It may not have the mega-valuation of rival Uber, but ridesharing startup Lyft’s new $150 million extension to its $530 million round from March certainly puts it in the upper stratosphere of startups in terms of perceived value. The new $150 million extension is led by Carl C. Icahn’s Icahn Enterprises, which put up $100 million of the total. It’s an unusual move by Icahn, who generally acts as an activist investor with stakes in high-profile publicly traded companies.
The new deal sees Icahn Managing Director Jonathan Chistodoro join with Lyft’s board of directors. Icahn himself described the logic behind his company’s big investment in the ridesharing startup as follows:
We are very happy to be investing in Lyft. I believe that ridesharing is poised to become a fundamental component of our transportation infrastructure. The Company’s revenue growth to date has been extremely compelling, and increasing urbanization over the next 5 to 10 years should enable the Company to maintain that trajectory. Additionally, I’ve been very impressed with Lyft’s founders and management team, and I believe they are well-suited to take advantage of this opportunity and to make Lyft an extremely successful company.
Lyft’s valuation was also a key ingredient for Icahn; he told the Wall Street Journal in an interview of his company’s new stake in the ridesharing service that its $2.5 billion valuation looks like a “bargain” relative to Uber’s, which is north of $41 billion.

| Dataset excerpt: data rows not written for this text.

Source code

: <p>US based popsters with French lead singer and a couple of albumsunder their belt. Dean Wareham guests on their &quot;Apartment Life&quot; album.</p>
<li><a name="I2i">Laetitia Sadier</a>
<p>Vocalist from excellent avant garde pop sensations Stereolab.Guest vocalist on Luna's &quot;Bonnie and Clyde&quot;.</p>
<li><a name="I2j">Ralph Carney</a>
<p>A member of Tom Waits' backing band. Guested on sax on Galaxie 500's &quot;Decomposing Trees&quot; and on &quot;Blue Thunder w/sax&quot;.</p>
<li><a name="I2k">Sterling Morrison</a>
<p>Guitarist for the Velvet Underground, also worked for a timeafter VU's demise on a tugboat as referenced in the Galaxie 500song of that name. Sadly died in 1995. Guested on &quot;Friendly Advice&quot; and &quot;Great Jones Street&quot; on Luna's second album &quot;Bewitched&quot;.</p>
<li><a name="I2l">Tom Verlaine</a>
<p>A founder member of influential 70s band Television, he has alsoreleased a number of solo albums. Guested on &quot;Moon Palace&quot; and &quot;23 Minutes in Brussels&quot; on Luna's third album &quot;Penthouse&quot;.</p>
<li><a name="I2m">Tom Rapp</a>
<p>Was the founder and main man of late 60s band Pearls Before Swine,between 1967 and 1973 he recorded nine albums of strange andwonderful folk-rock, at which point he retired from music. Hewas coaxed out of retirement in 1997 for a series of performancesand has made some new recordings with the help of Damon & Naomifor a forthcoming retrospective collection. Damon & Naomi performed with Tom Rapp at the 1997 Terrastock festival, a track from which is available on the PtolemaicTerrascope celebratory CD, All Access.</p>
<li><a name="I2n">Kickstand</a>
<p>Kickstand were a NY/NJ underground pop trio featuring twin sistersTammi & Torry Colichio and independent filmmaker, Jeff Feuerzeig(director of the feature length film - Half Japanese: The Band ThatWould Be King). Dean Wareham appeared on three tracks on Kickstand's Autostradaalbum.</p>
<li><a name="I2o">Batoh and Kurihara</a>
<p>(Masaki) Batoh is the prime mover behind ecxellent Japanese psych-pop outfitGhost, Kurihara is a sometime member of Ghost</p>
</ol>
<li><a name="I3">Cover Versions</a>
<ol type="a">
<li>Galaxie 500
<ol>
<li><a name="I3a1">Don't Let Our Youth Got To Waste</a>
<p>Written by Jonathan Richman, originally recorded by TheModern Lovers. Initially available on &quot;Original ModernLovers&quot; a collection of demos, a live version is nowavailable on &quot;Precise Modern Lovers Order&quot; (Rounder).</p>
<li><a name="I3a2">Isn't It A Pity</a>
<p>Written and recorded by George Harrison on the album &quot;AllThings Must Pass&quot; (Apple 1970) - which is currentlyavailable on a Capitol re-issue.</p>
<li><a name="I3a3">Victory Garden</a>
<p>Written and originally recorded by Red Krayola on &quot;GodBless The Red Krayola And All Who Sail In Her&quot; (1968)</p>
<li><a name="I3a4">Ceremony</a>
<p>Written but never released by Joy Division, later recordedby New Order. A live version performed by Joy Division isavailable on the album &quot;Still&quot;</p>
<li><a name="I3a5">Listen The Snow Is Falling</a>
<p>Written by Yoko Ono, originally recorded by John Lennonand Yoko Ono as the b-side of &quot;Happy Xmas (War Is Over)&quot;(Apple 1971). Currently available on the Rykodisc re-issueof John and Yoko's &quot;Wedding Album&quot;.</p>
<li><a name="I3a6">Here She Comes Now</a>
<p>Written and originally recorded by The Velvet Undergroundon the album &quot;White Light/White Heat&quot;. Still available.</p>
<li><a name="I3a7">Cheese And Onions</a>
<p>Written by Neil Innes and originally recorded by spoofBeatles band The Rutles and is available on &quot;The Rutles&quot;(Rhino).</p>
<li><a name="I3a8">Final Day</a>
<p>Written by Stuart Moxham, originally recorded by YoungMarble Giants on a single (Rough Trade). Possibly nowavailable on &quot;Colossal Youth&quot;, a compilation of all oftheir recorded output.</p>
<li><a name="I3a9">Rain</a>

The round in March brought Lyft’s total valuation to $850 million, but the new injection from this add-on pushes that to an even $1 billion in total money raised. Japanese e-tailer Rakuten led the earlier part of this round, likely a strategic partner for Lyft. Even Lyft’s $1 billion in total funding still trails Uber’s whopping $5 billion plus in money raised.
At this year’s TechCrunch Disrupt NY, Lyft CEO and co-founder Logan Green discussed the company’s recent strategy with Ryan Lawler. He described the overall goal of their current product investment as “going deep rather than going broad,” emphasizing new services like Lyft Line that serve passengers making different kinds of trips.